3. Tampa Bay Devil Rays: Evan Longoria, 3B, Long Beach State
The Rays would love nothing more than for Miller to slide to them, especially considering they drafted him three years ago (albeit with different management). That's not likely to happen, though, so they'll pick the only college position player being mentioned in the top third of the draft thus far. Longoria can play all over the infield, though he'd likely stay at third for the Rays, the position he's played at Long Beach State this season while hitting .361, slugging .627 and posting a .493 on-base percentage.

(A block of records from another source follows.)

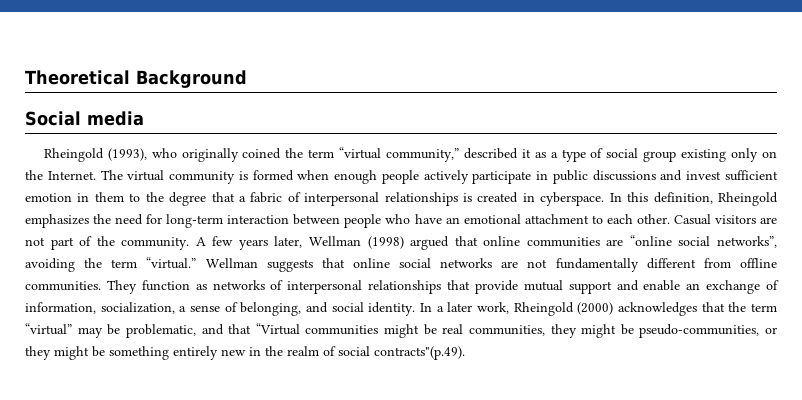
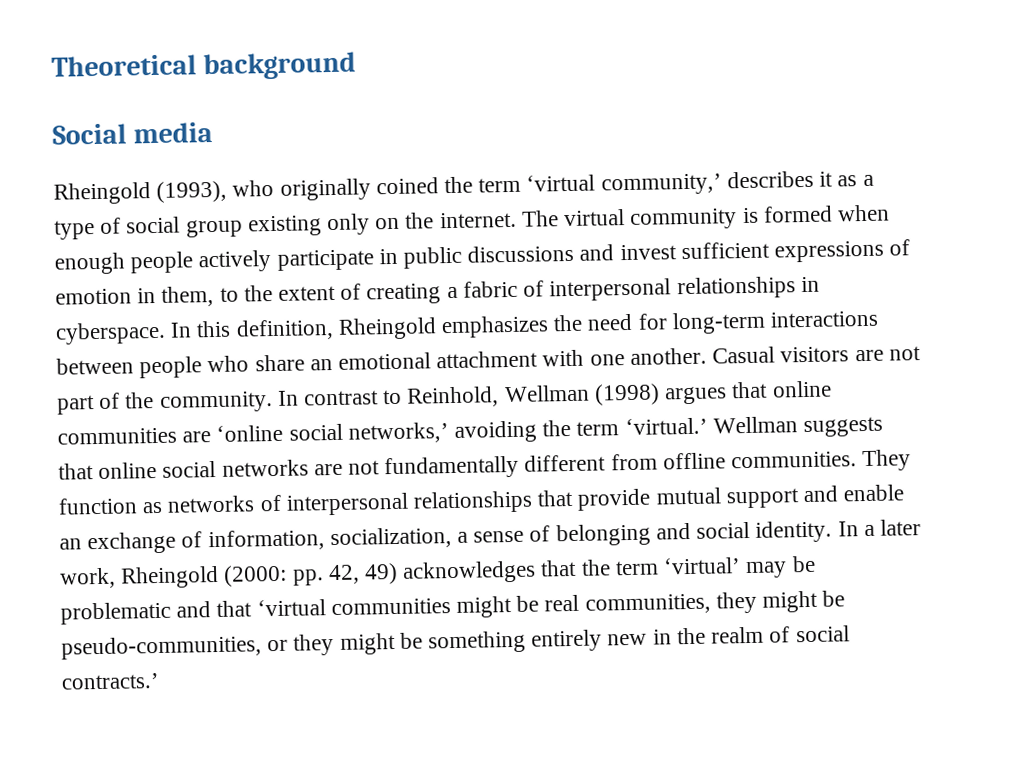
[136,70,247,88] Background -> [203,51,357,81] background
[339,147,518,162] “virtual community,” described -> [526,170,814,196] ‘virtual community,’ describes
[47,171,96,180] Internet. -> [439,211,517,229] internet.
(778, 175) none -> [774,239,911,263] expressions of
[94,192,124,202] them -> [161,286,215,307] them,
[169,192,235,206] degree that -> [278,283,442,305] extent of creating
[463,192,519,203] is created -> (796, 288) none
[227,215,290,224] interaction -> [770,310,879,328] interactions
[414,214,442,224] have -> [254,354,305,372] share
[591,214,670,224] to each other. -> [542,347,707,367] with one another.
[195,236,303,250] A few years later, -> [277,386,500,408] In contrast to Reinhold,
[410,236,450,250] argued -> [665,386,728,405] argues
[629,235,777,248] “online social networks”, -> [216,422,449,444] ‘online social networks,’
[146,257,197,269] “virtual.” -> [624,417,708,436] ‘virtual.’
[240,302,302,316] belonging, -> [555,523,651,547] belonging
[577,302,614,315] (2000) -> [223,562,399,587] (2000: pp. 42, 49)
[25,323,72,335] “virtual” -> [663,557,742,575] ‘virtual’
[125,324,196,338] problematic, -> [60,601,171,625] problematic
[255,323,300,335] “Virtual -> [256,599,326,617] ‘virtual
[374,346,465,360] contracts"(p.49). -> [61,672,160,690] contracts.’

4. Pittsburgh Pirates: Brandon Morrow, RHP, Cal-Berkley
The Pirates will likely take the best pitcher available when they pick, choosing between Morrow and Brad Lincoln. If things fall differently and Longoria slips to them, they could go in that direction. They also looked at high schooler Clayton Kershaw, but right now it appears the Bucs will go with the advanced arm, and Morrow -- with a 1.74 ERA and 96 strikeouts in 93 1/3 innings -- is their man.

5. Seattle Mariners: Brad Lincoln, RHP, University of Houston
Once upon a time, the M's may have dreamed of going local with Lincecum, but he's streaked by them. They like UNC's Daniel Bard as well, and it may simply come down to who's pitched better down the stretch. If they had to pick today, it probably would be Lincoln, who improved to 10-1 over the weekend.

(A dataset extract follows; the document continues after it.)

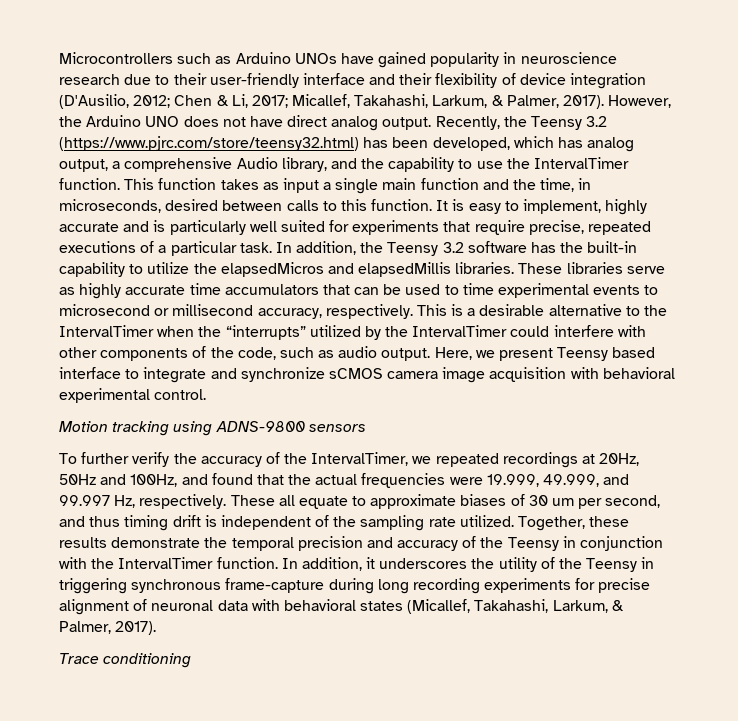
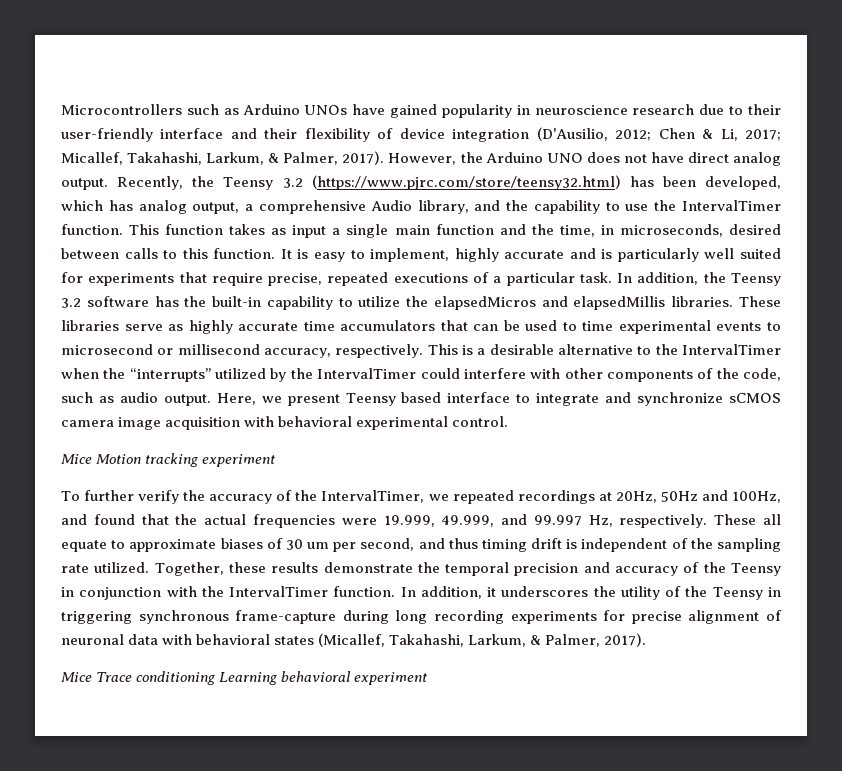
(207, 394) none -> [61,454,92,464] Mice
[173,421,366,436] using ADNS-9800 sensors -> [202,454,276,467] experiment
(157, 628) none -> [61,672,92,682] Mice
(192, 660) none -> [219,671,428,685] Learning behavioral experiment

6. Detroit Tigers: Clayton Kershaw, LHP, Highland Park HS, Dallas, Texas
Finally, a prepster. Kershaw has risen to the top of a relatively weak high school class, though a recent oblique problem may cause some pause. At 6-foot-4 and 210 pounds, he is the epitome of the projectable high school lefty.

7. Los Angeles Dodgers: Jeremy Jeffress, RHP, Halifax County HS, South Boston, Va.
What? Two high school pitchers in row? I know, it sounds impossible. But if there's anything bankable in this year's draft, it's that the Dodgers will go the high school route. Jeffress has as much buzz as anyone after reportedly hitting triple digits on the radar gun and consistently sitting in the upper-90s. If Kershaw gets past the Tigers, the Dodgers could have a decision to make and you never know if Kyle Drabek -- yes, that's Doug's kid -- can make a late charge.

8. Cincinnati Reds: Drew Stubbs, OF, University of Texas
Stubbs was the top college position player heading into this season, but his inconsistency has some scouts scratching their heads. He can hit -- he's got a .338 average, 11 homers, 47 RBIs and a 1.044 OPS -- when he makes contact. But that's the thing. He's whiffed 51 times in 51 games for the Longhorns. But the Reds love his power-speed combination (he's got 20 steals) and won't let him get past them here, though they'd consider Lincoln if he slid this far. And there's one surprising high schooler who could sneak in here, but my guess is he goes next...

9. Baltimore Orioles: Bill Rowell, 3B, Bishop Eustace Prep, Pennsauken, N.J.
Rowell is on the rise, it seems. A shortstop at his New Jersey high school, most see the 6-foot-5, 195-pounder sliding over to third as a pro. He could make a nice complement in the O's system with last year's first-rounder, Brandon Snyder, unless, of course, the Reds nab him first.

10. San Francisco Giants: Daniel Bard, RHP, University of North Carolina
Bard's struggles for much of this year could work out well for the Giants, who are believed to be in the market for a pitcher. Once considered to be in the running for the top spot along with his Tar Heels teammate Miller, Bard has been maddeningly inconsistent. But he's turning it on of late and was throwing in the upper 90s with command in his last start. If he keeps that up, he could move up higher, meaning San Francisco could decide to go the high school route with someone like Drabek. If they don't like what they see on the pitching front, it is believed they like Wake Forest third baseman Matt Antonelli.

Jonathan Mayo is a reporter for MLB.com. This story was not subject to the approval of Major League Baseball or its clubs.